#### Work request
Please reproduce all of the data exactly as it appears, but skip the pictures.

#### Provided material

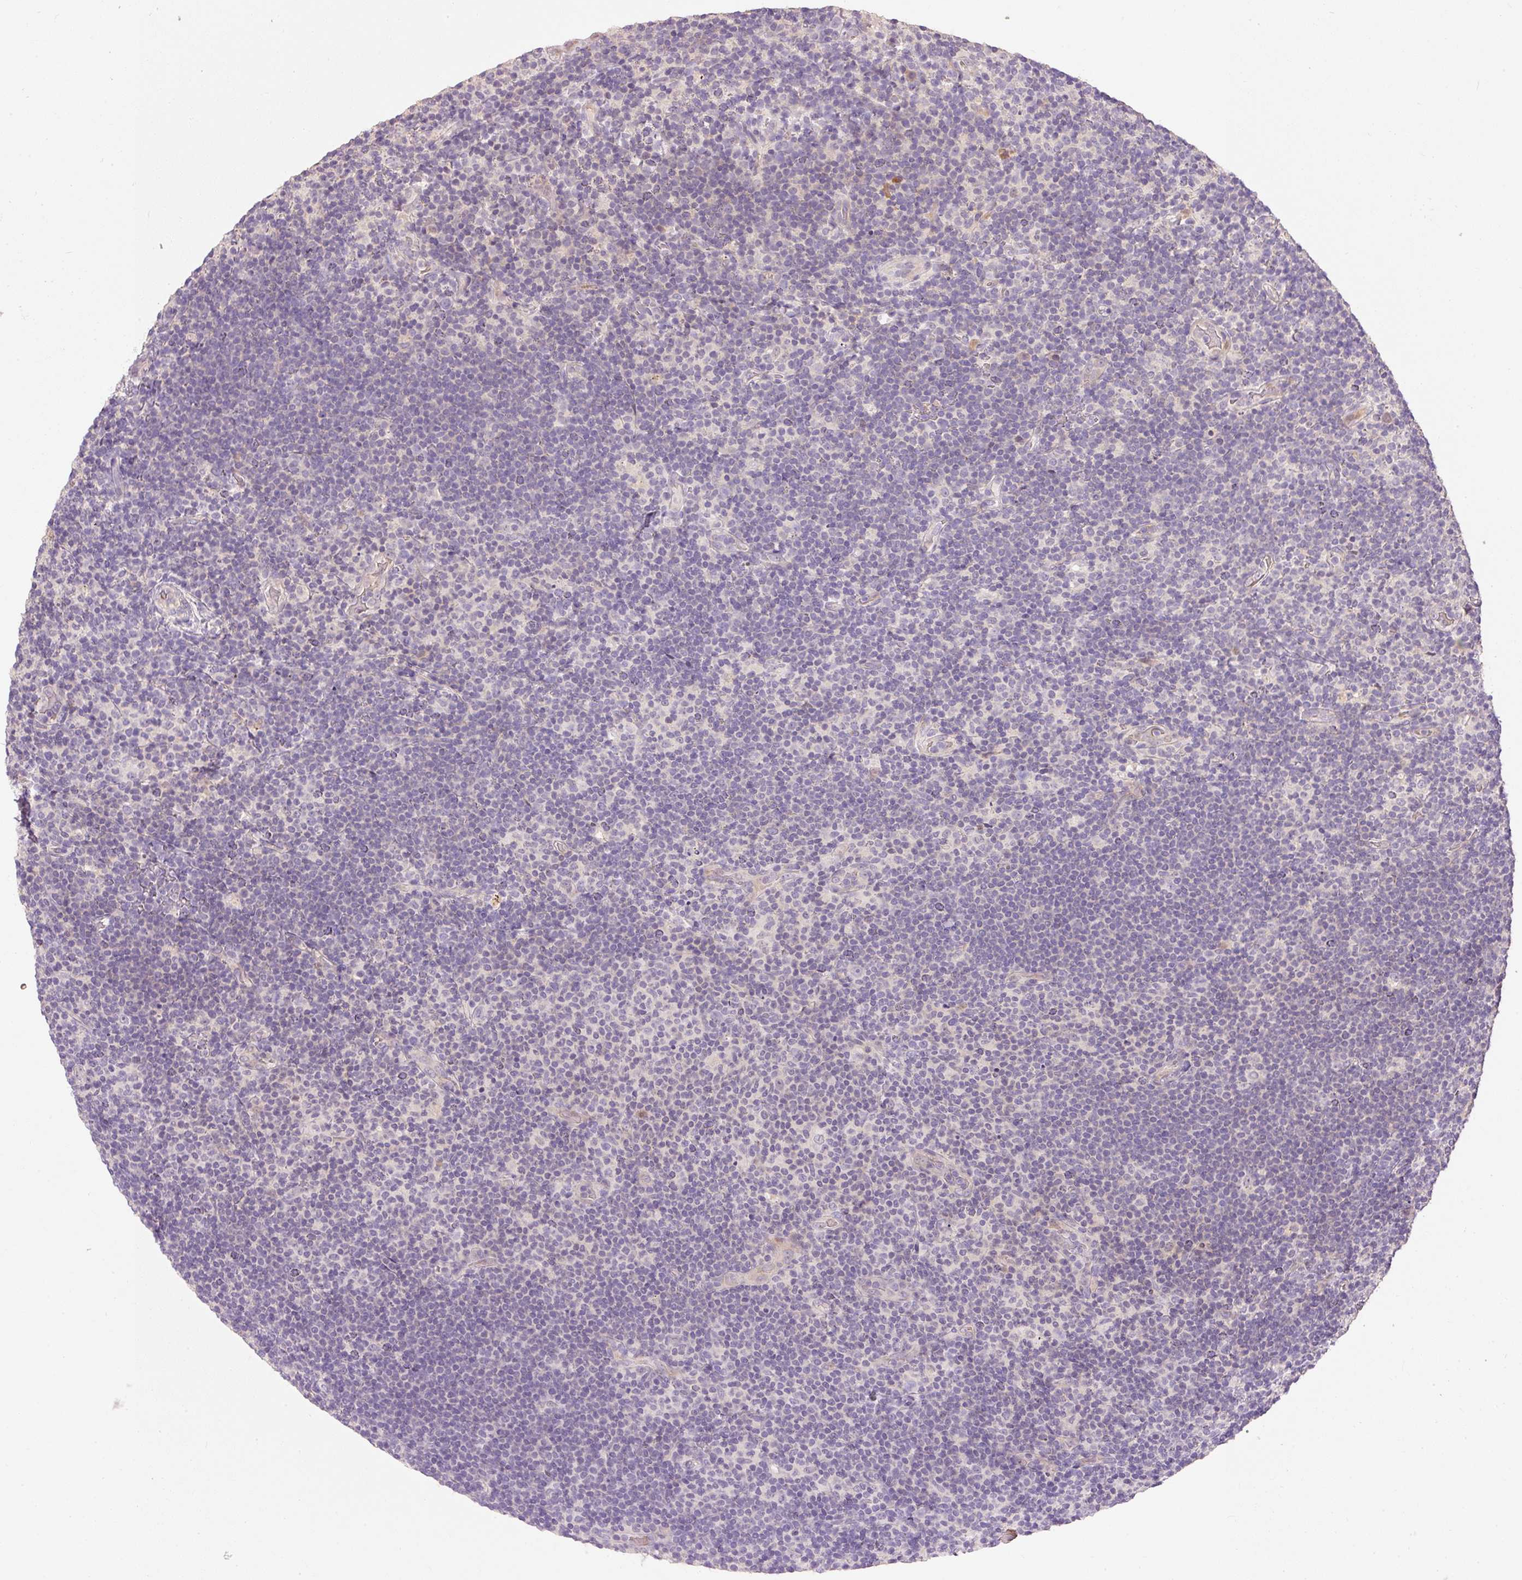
{"staining": {"intensity": "negative", "quantity": "none", "location": "none"}, "tissue": "lymphoma", "cell_type": "Tumor cells", "image_type": "cancer", "snomed": [{"axis": "morphology", "description": "Hodgkin's disease, NOS"}, {"axis": "topography", "description": "Lymph node"}], "caption": "The IHC micrograph has no significant positivity in tumor cells of Hodgkin's disease tissue.", "gene": "CMTM8", "patient": {"sex": "female", "age": 57}}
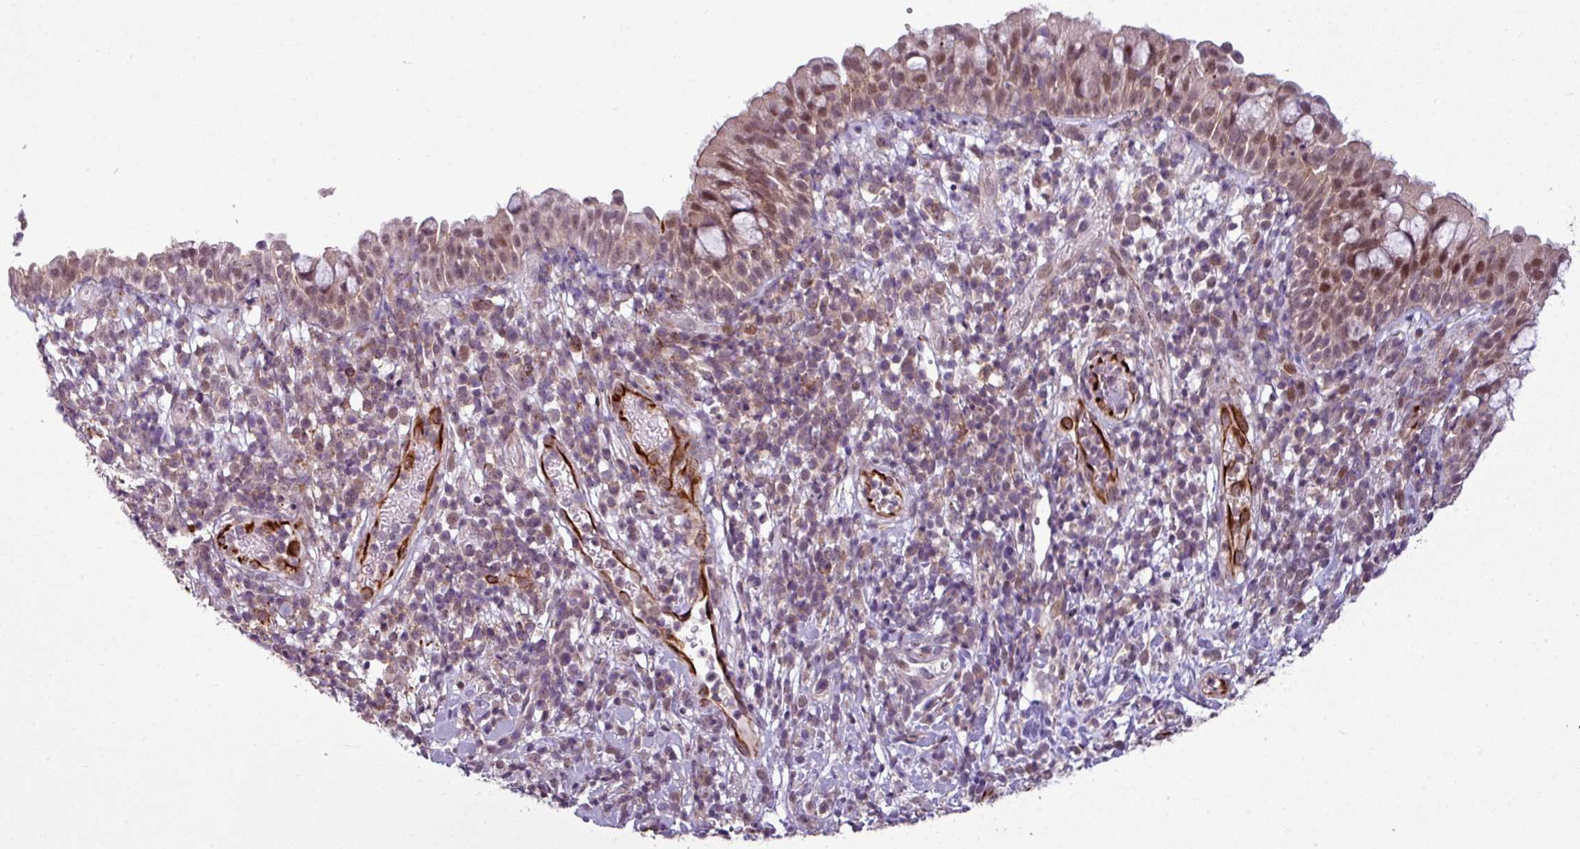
{"staining": {"intensity": "moderate", "quantity": "25%-75%", "location": "cytoplasmic/membranous,nuclear"}, "tissue": "nasopharynx", "cell_type": "Respiratory epithelial cells", "image_type": "normal", "snomed": [{"axis": "morphology", "description": "Normal tissue, NOS"}, {"axis": "topography", "description": "Nasopharynx"}], "caption": "DAB immunohistochemical staining of unremarkable nasopharynx reveals moderate cytoplasmic/membranous,nuclear protein staining in about 25%-75% of respiratory epithelial cells.", "gene": "ZC2HC1C", "patient": {"sex": "male", "age": 65}}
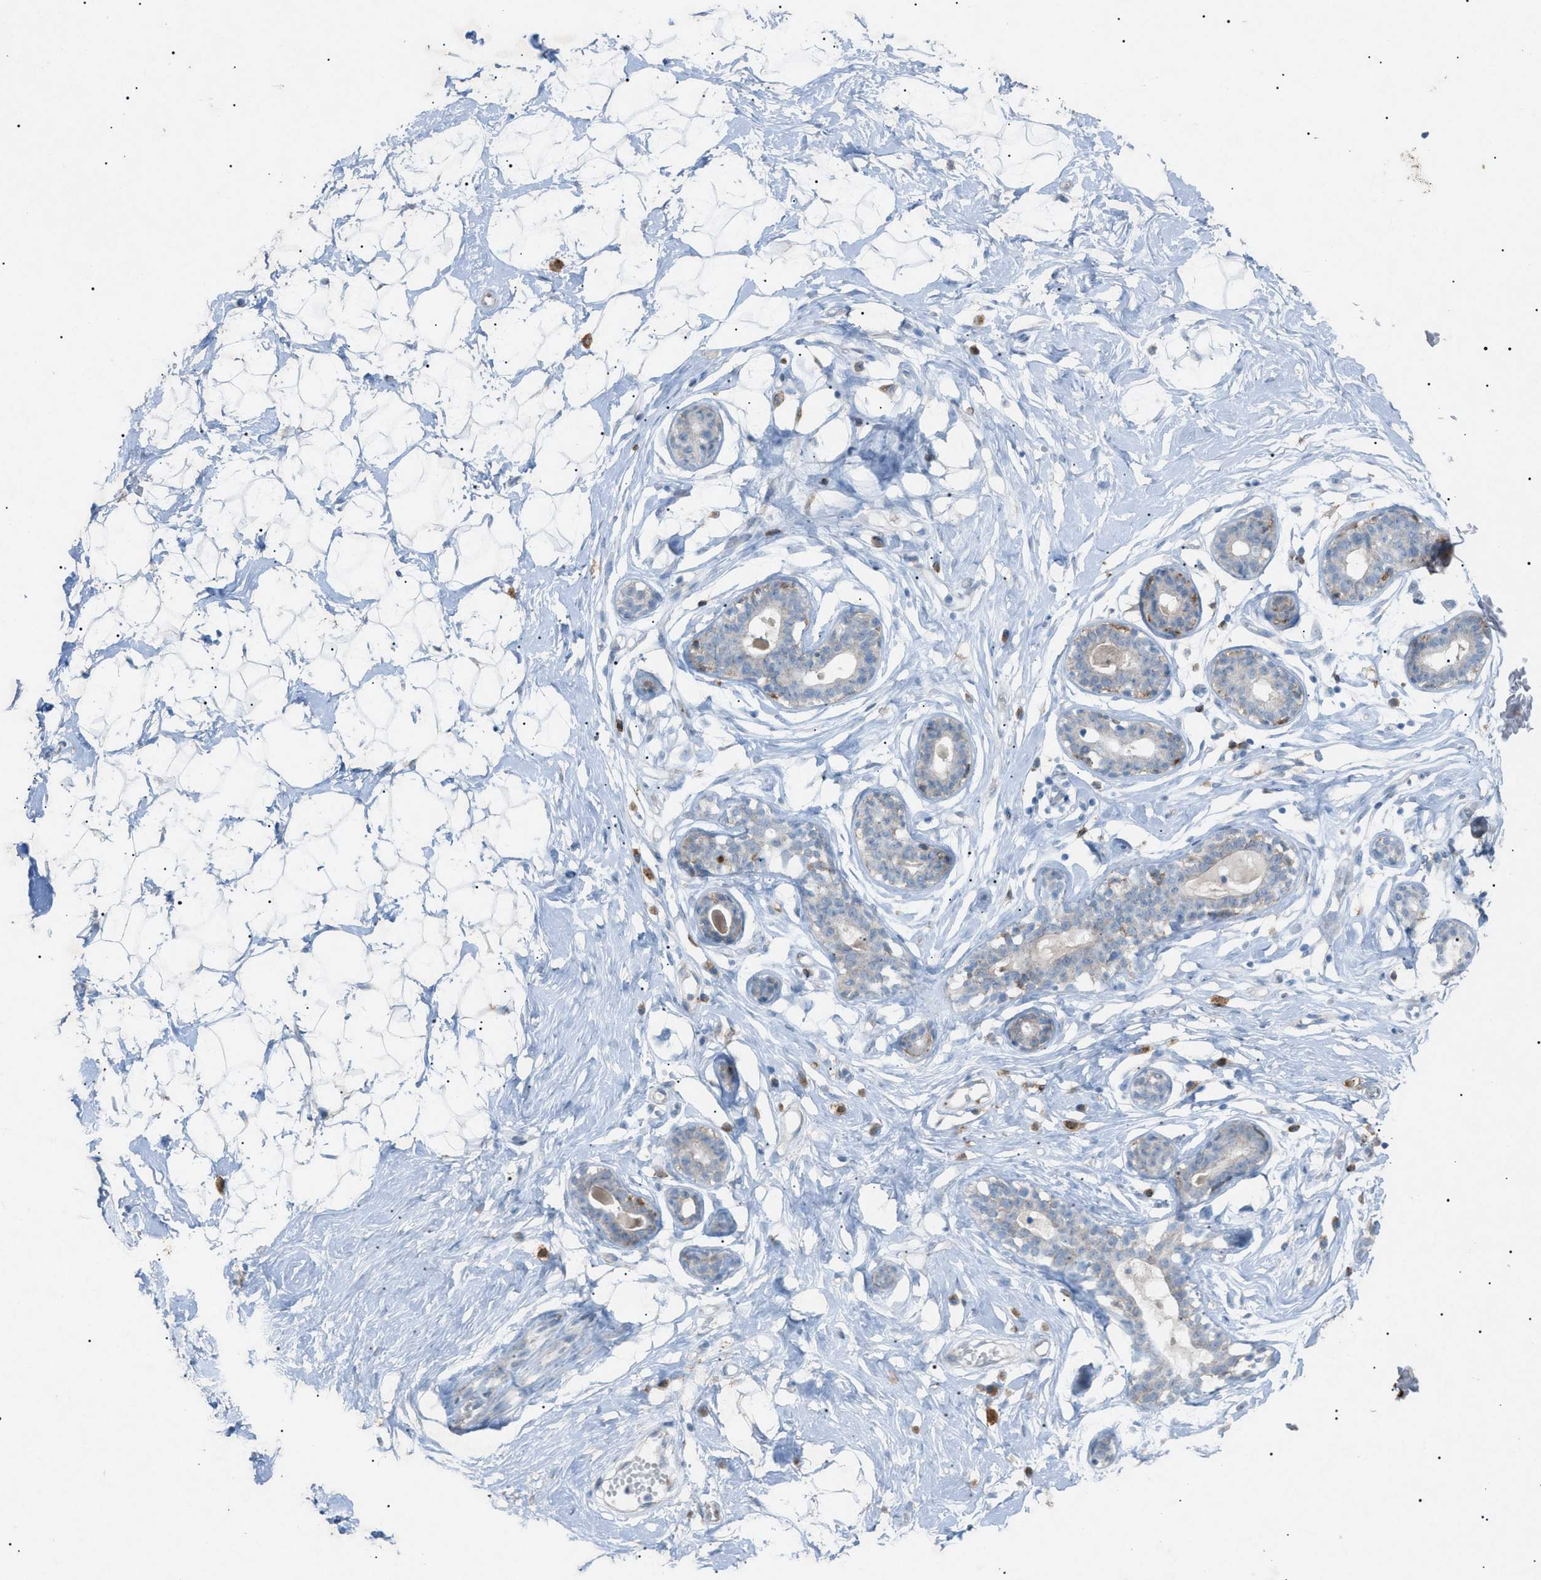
{"staining": {"intensity": "negative", "quantity": "none", "location": "none"}, "tissue": "breast", "cell_type": "Adipocytes", "image_type": "normal", "snomed": [{"axis": "morphology", "description": "Normal tissue, NOS"}, {"axis": "topography", "description": "Breast"}], "caption": "Human breast stained for a protein using IHC reveals no expression in adipocytes.", "gene": "BTK", "patient": {"sex": "female", "age": 23}}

#### Response to the exercise
{"staining": {"intensity": "negative", "quantity": "none", "location": "none"}, "tissue": "lymphoma", "cell_type": "Tumor cells", "image_type": "cancer", "snomed": [{"axis": "morphology", "description": "Hodgkin's disease, NOS"}, {"axis": "topography", "description": "Lymph node"}], "caption": "The IHC micrograph has no significant positivity in tumor cells of Hodgkin's disease tissue.", "gene": "CMTM8", "patient": {"sex": "female", "age": 57}}
{"staining": {"intensity": "moderate", "quantity": "25%-75%", "location": "cytoplasmic/membranous,nuclear"}, "tissue": "nasopharynx", "cell_type": "Respiratory epithelial cells", "image_type": "normal", "snomed": [{"axis": "morphology", "description": "Normal tissue, NOS"}, {"axis": "topography", "description": "Nasopharynx"}], "caption": "DAB immunohistochemical staining of unremarkable nasopharynx reveals moderate cytoplasmic/membranous,nuclear protein staining in about 25%-75% of respiratory epithelial cells.", "gene": "ZC2HC1C", "patient": {"sex": "male", "age": 65}}
{"staining": {"intensity": "negative", "quantity": "none", "location": "none"}, "tissue": "breast", "cell_type": "Adipocytes", "image_type": "normal", "snomed": [{"axis": "morphology", "description": "Normal tissue, NOS"}, {"axis": "topography", "description": "Breast"}], "caption": "Human breast stained for a protein using IHC reveals no expression in adipocytes.", "gene": "BTK", "patient": {"sex": "female", "age": 23}}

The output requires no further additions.